***** Page
0

Intrigued by this post about UB, I've decided to start reading Jonathan Bartlett's Programming from the Ground Up in order to play around with C++ UB and see what the assembly looks like.

But while trying out things I've found something strange in a pretty simple case. Consider this code

int foo(int * p) {
    int y = 7;
    if (p)
        ++y;
    return y;
}

Its assembly is

foo(int*):
        cmpq    $1, %rdi
        movl    $7, %eax
        sbbl    $-1, %eax
        ret

(Compiler Explorer)

Now I understand that movl $7, %eax is putting the value 7 into the eax register, then one that's gonna be returned to the caller by ret. So I also understant that sbbl $-1, %eax is the instruction taking care of subtracting -1 from the content of eax and storing the result into eax itself, and that this instruction happens only if p is not null. Which leads me to assume that sbbl is making use of a hidden boolean value computed by earlier lines. The only candidate, even by the name, is cmpq $1, %rdi.
**********
***** Record excerpts
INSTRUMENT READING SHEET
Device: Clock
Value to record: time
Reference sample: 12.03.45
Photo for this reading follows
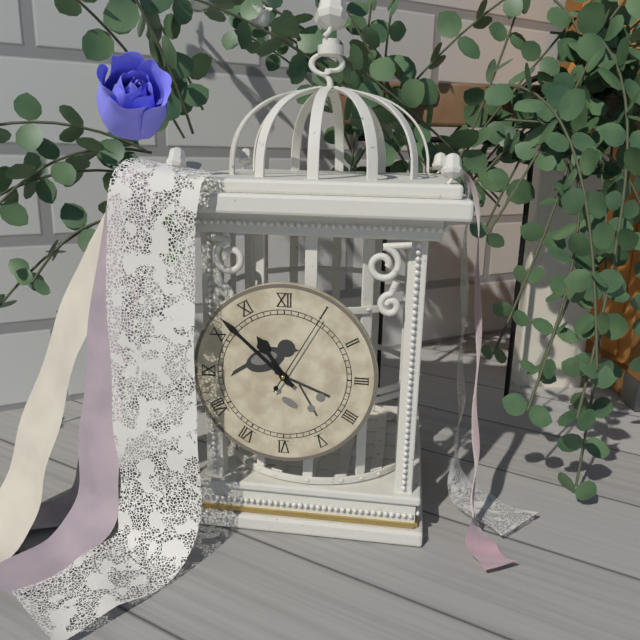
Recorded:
10.52.05
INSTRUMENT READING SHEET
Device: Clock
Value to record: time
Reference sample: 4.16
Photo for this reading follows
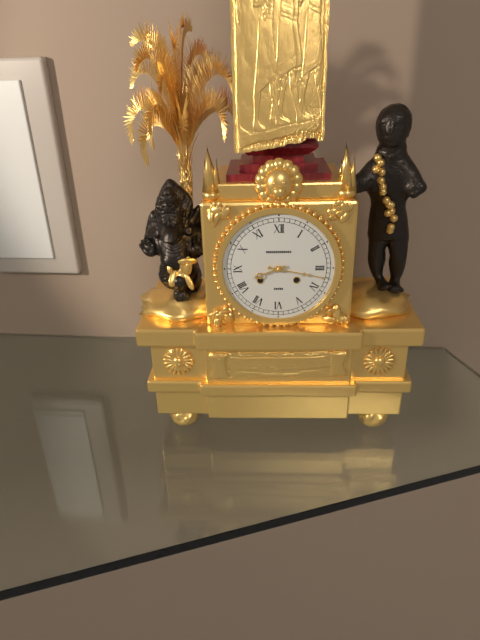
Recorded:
8.17
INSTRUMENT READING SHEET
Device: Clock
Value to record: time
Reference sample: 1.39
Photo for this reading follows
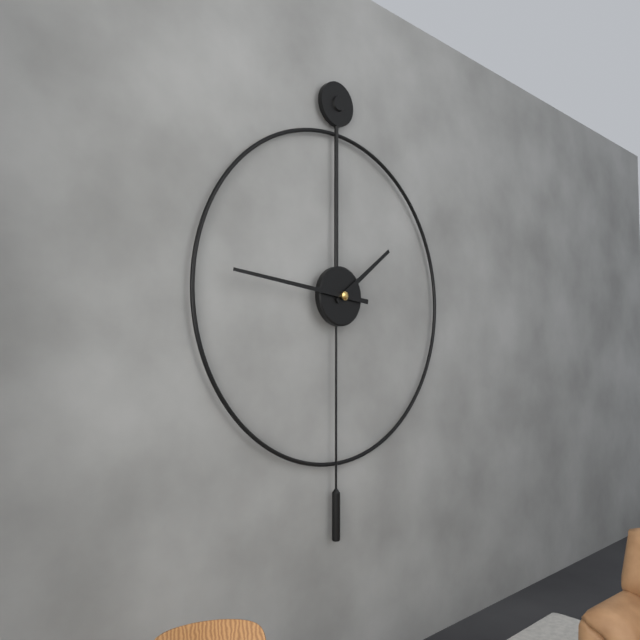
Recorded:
1.46
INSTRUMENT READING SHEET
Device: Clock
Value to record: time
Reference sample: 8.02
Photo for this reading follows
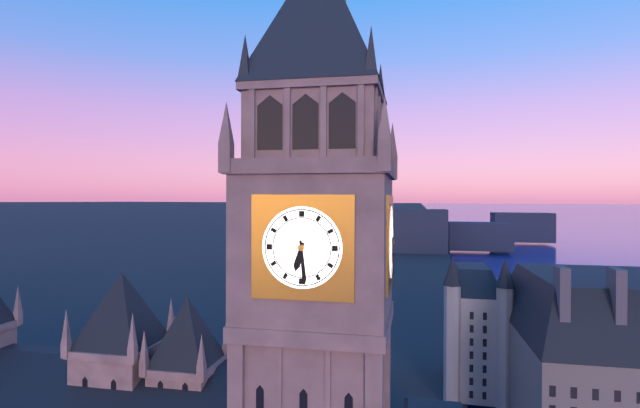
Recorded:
6.29
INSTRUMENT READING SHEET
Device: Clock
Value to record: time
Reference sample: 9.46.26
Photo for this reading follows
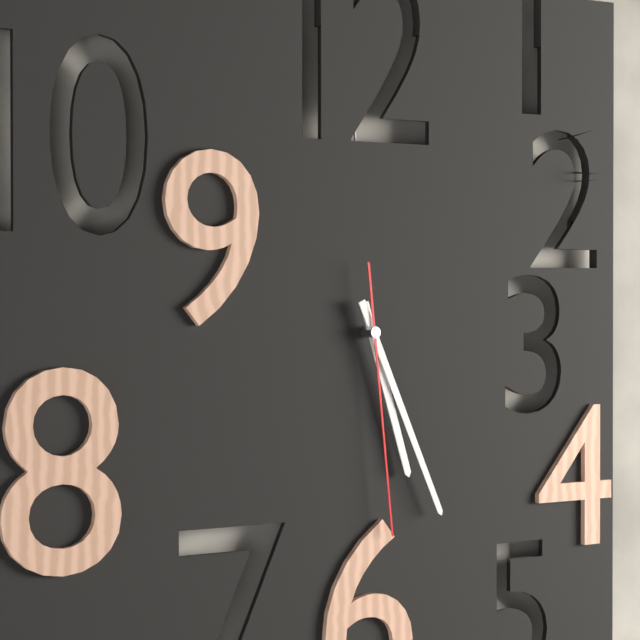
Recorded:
**********
What is asked:
[1] Which instruction in the post places the value 7 into the eax register?
[2] Reproduce the part of the post starting at "Now I understand" and ending at "cmpq $1, %rdi.".

Results by task:
[1] movl $7, %eax

[2]
Now I understand that movl $7, %eax is putting the value 7 into the eax register, then one that's gonna be returned to the caller by ret. So I also understant that sbbl $-1, %eax is the instruction taking care of subtracting -1 from the content of eax and storing the result into eax itself, and that this instruction happens only if p is not null. Which leads me to assume that sbbl is making use of a hidden boolean value computed by earlier lines. The only candidate, even by the name, is cmpq $1, %rdi.